The issue underlying all our economic problems is the way the U.S. demands more sacrifice of those who labor

September 20, 2011|Thomas F. Schaller

The most consequential national tax policy change during the past three decades has been the steady shift of the nation's tax burden from wealth to work. This shift in tax priorities is connected to stagnant growth, unemployment, economic inequality, societal stress and, of course, our national deficit and debt problems.

It wasn't always this way. The 25 years following World War II were a time of great American prosperity, growth and expansion of the middle class. I can't tell you how many Americans old enough to remember have told me America was a better country then, and economically speaking, they're right. As recent books by Paul Krugman, Larry Bartels, and Paul Pierson and Jacob Hacker all demonstrate, post-war America celebrated strong economic growth rates and an expanding, more-prosperous middle class.

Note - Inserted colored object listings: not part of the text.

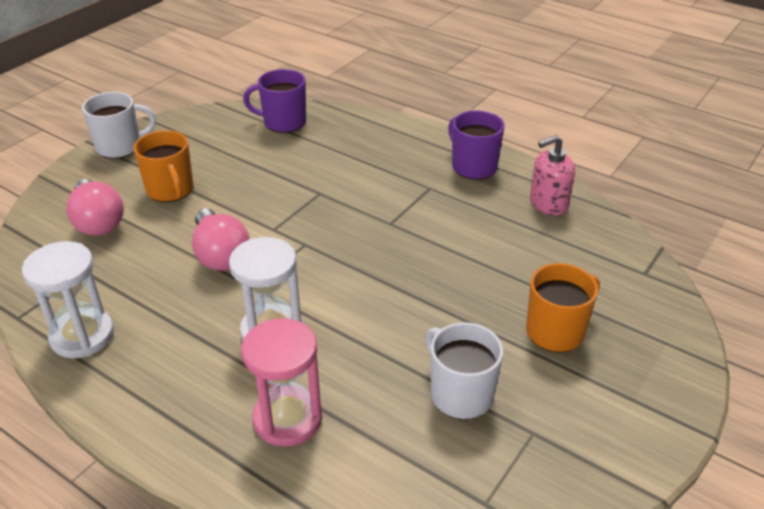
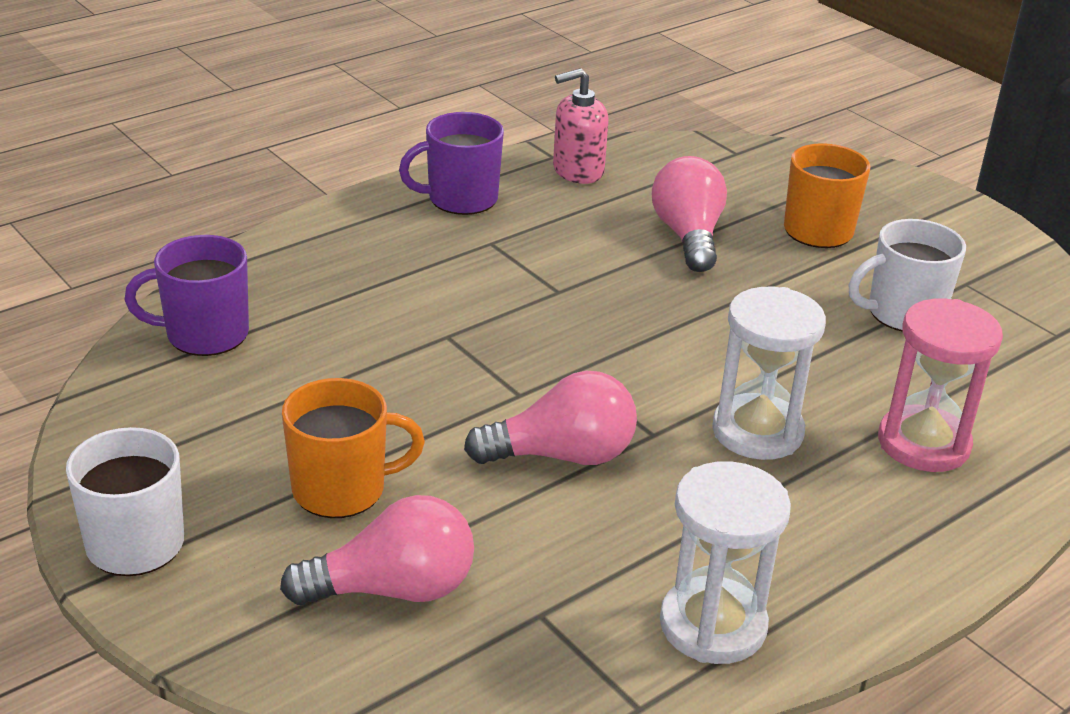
camera: 75 degrees left, 5 degrees down
(283, 122) = (205, 334): purple mug -> purple mug turned 60 degrees clockwise
(496, 266) = (688, 236): none -> pink light bulb
(548, 204) = (577, 171): pink soap dispenser -> pink soap dispenser turned 75 degrees clockwise

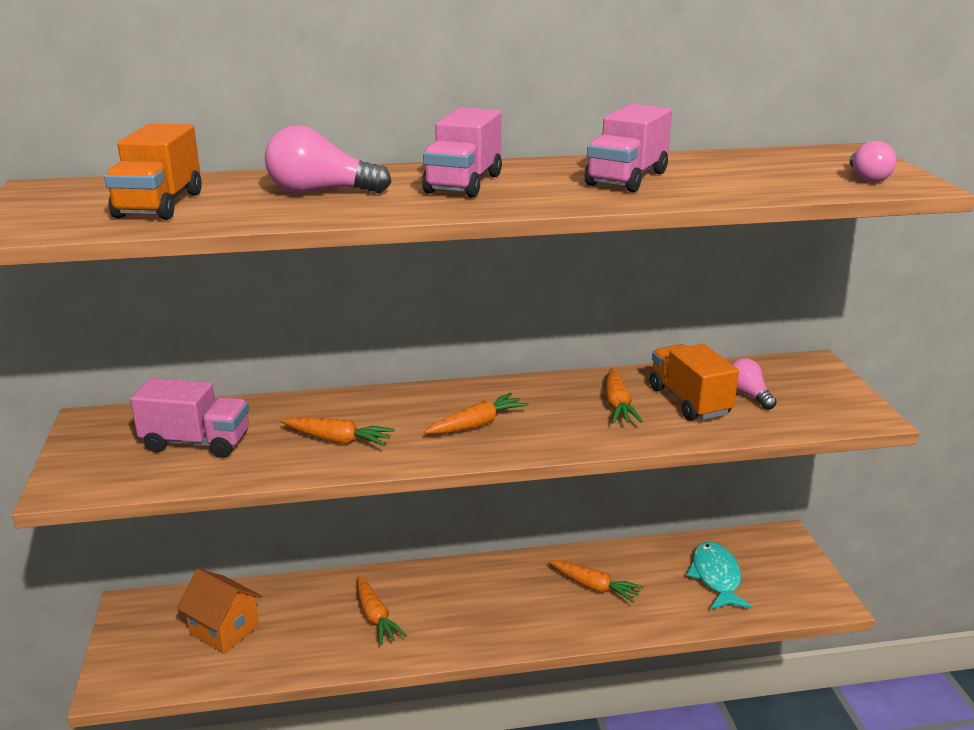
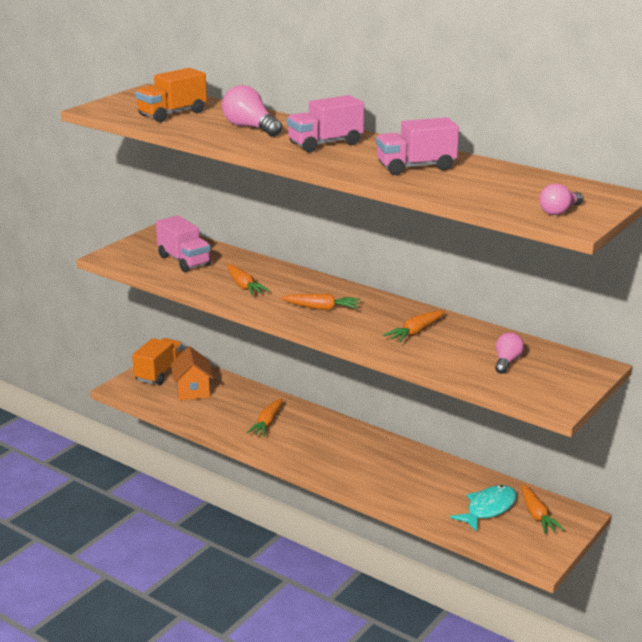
camera: 45 degrees right, 0 degrees up
(594, 587) = (404, 473): orange carrot -> orange carrot (537, 515)
(689, 401) = (461, 349): orange truck -> orange truck (159, 373)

Conveniently forgotten is how different tax policy and economic circumstances were then. Unions were stronger and more pervasive; top marginal income rates were higher; payroll tax rates on labor were lower; the share of federal revenues derived from corporate taxes was higher; the ratio between CEO pay and that of the average worker was much smaller; the inflation-adjusted value of the minimum wage was higher; and massive public investments like the GI Bill were considered patriotic — not socialistic.

These were the happy days when Mr. Cunningham raised Richie, Joanie and Chuck into college from the working-class suburbs of Milwaukee without the benefit of a college degree or a wife who provided a second income. Pause a moment to count how many families you know who can do that today.

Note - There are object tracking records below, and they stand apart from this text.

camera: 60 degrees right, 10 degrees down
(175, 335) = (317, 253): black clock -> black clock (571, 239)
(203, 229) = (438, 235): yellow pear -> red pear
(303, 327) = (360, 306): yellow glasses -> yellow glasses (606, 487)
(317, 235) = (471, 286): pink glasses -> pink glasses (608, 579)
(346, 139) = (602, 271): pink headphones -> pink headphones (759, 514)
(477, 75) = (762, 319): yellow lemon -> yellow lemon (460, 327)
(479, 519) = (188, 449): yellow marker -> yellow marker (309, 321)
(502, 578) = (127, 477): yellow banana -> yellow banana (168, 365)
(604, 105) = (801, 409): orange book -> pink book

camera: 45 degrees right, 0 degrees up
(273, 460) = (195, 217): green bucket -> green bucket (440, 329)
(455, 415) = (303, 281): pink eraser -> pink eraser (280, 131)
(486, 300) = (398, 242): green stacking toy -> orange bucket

The American dream — doing better than one's parents did — persists. What's changed is how one gets there. Working hard used to be sufficient. But hard work is taxed more heavily now. In fact, it's the only behavior that, in all but a few states, is triple-taxed via state and federal incomes taxes, plus payroll taxes.

Today, the easier path to prosperity is to start at the finish line: to be wealthy in the first place. Why? Because wealth is often taxed just once, typically at half or less the rate work is.

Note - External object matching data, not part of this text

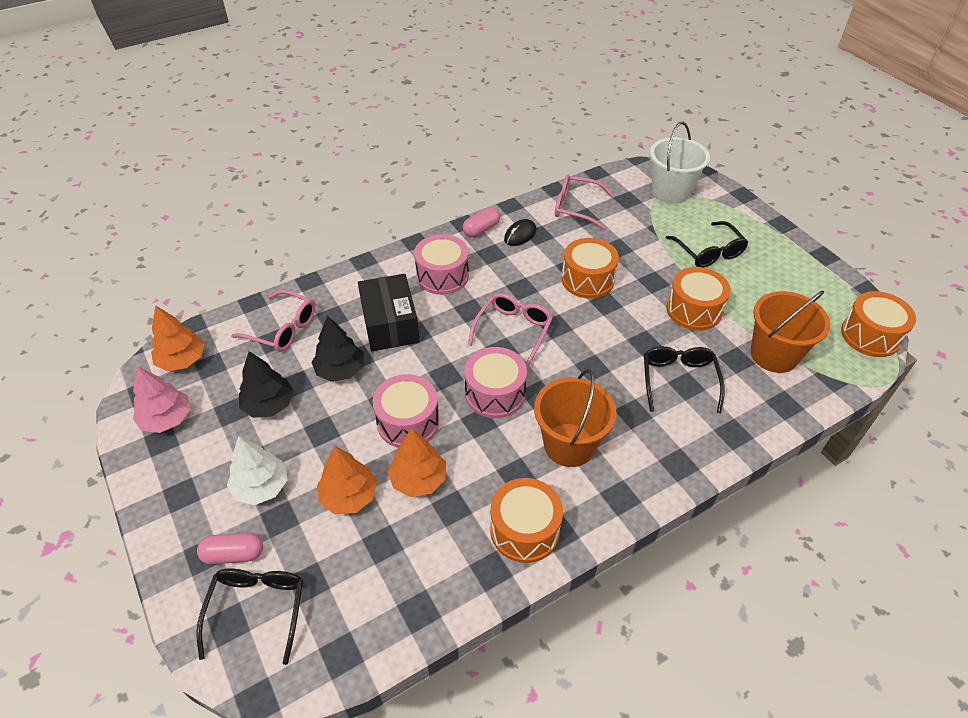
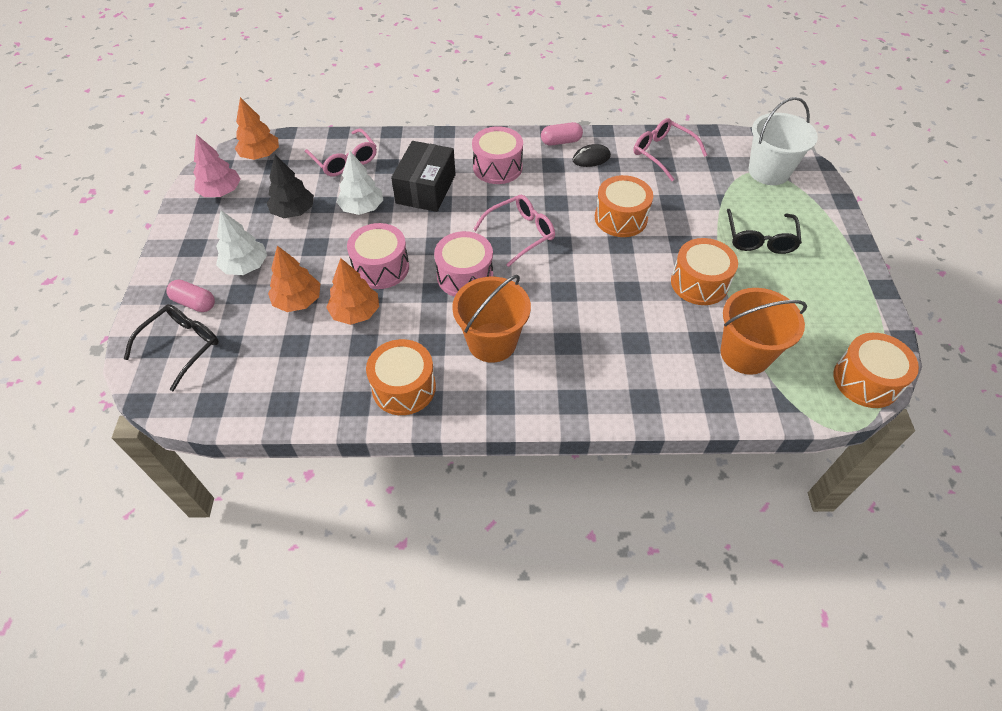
camera: 30 degrees right, 5 degrees up
(340, 370) = (362, 208): black tree -> white tree
(678, 380) = (632, 335): black glasses -> none

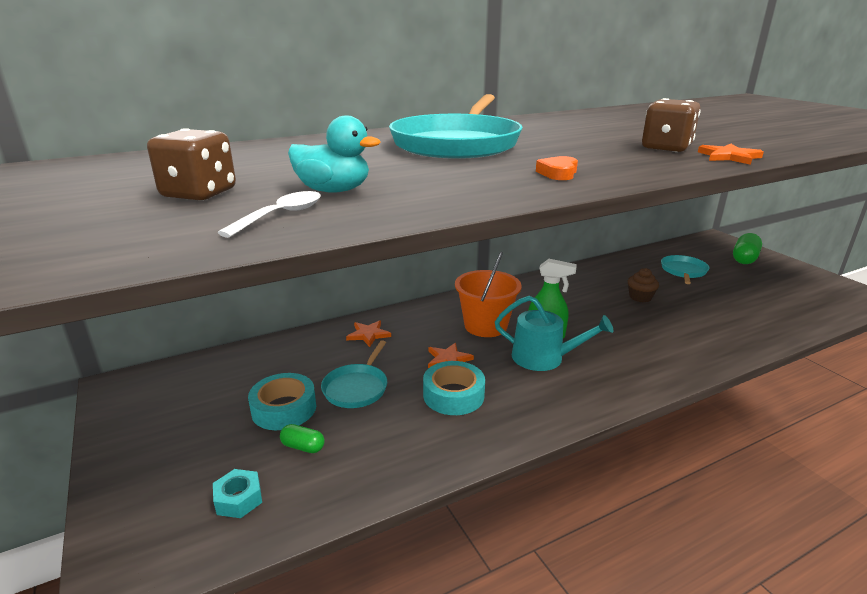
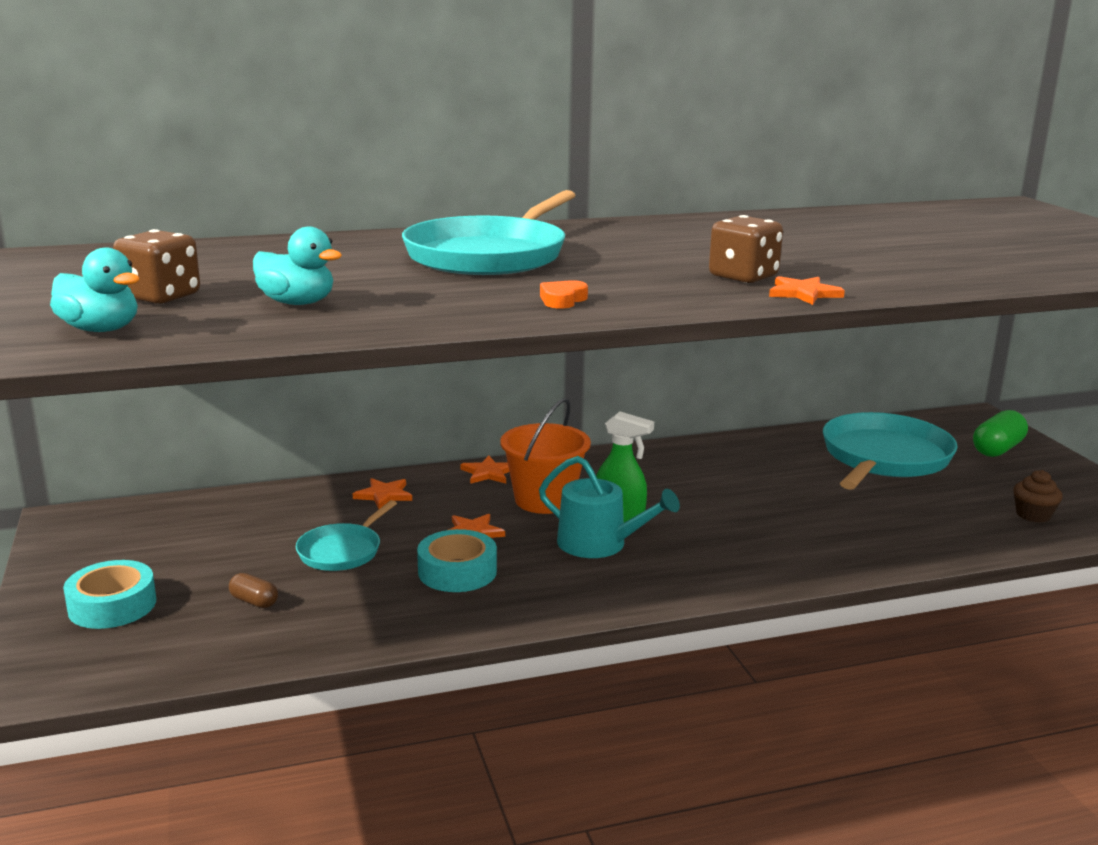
camera: 10 degrees right, 5 degrees down
(151, 231) = (100, 330): none -> turquoise duck
(239, 499) = (167, 639): turquoise nut -> none
(281, 216) = (227, 324): white spoon -> none
(284, 409) = (247, 563): turquoise tape -> turquoise tape (112, 605)
(303, 447) = (254, 602): green capsule -> brown capsule
(435, 308) = (488, 473): none -> orange star
(640, 297) = (789, 486): brown cupcake -> brown cupcake (1033, 515)
(683, 271) = (884, 458): turquoise pan -> turquoise pan, size x1.90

As an example, for a typical middle-class earner, the marginal income tax rate on $100 gained from what the government deems "earned income" — that is, from work, whether paid hourly, by salary or commission — is either 25 percent or 28 percent, depending on one's top tax bracket. But a person who gains $100 in income from most capital investments held at least a year is taxed 15 percent.

The wealth-work disparity explains how it's possible for Warren Buffett to pay a lower net tax rate than his secretary, or that the 400 wealthiest Americans last year paid an average federal income tax of about 18 percent, compared to 23 percent in 2002 and 30 percent in 1995. Because the wealthiest derive their incomes almost exclusively from wealth, they pay lower overall rates than the vast majority of Americans, who of course derive almost all of their annual income from work.

What should happen as the tax burden steadily shifts from wealth to work? Well, exactly what has happened: Life has gotten tougher for working-class Americans while wealth has concentrated in the pockets of an elite few. The wealthiest 20 percent of Americans presently hold 84 percent of the nation's wealth; the wealthiest 40 percent control 93 percent.

For realized gains — that is, income derived annually from sales of assets or appreciations in wealth — the wealth gap is more lopsided. According to a recent Washington Post analysis, on their tax returns, the top 0.1 percent of Americans now account for half of the nation's total capital gains. That's right: For every thousand Americans, the wealthiest person reports the same total gains from capital as the remaining 999 persons combined.

Unless working-class Americans start paying attention during tax debates like the coming one on President Obama's stimulus and tax reform proposals, the wealthiest — who, because they pick up most of the campaign tab for both parties' candidates, are also the most powerful — will continue to reinforce the wealth-work tax disparity. And America will continue its steady bifurcation into a so-called "ownership society" for the few who control most of its wealth and a debtor society for the vast majority of hardworking Americans who do not.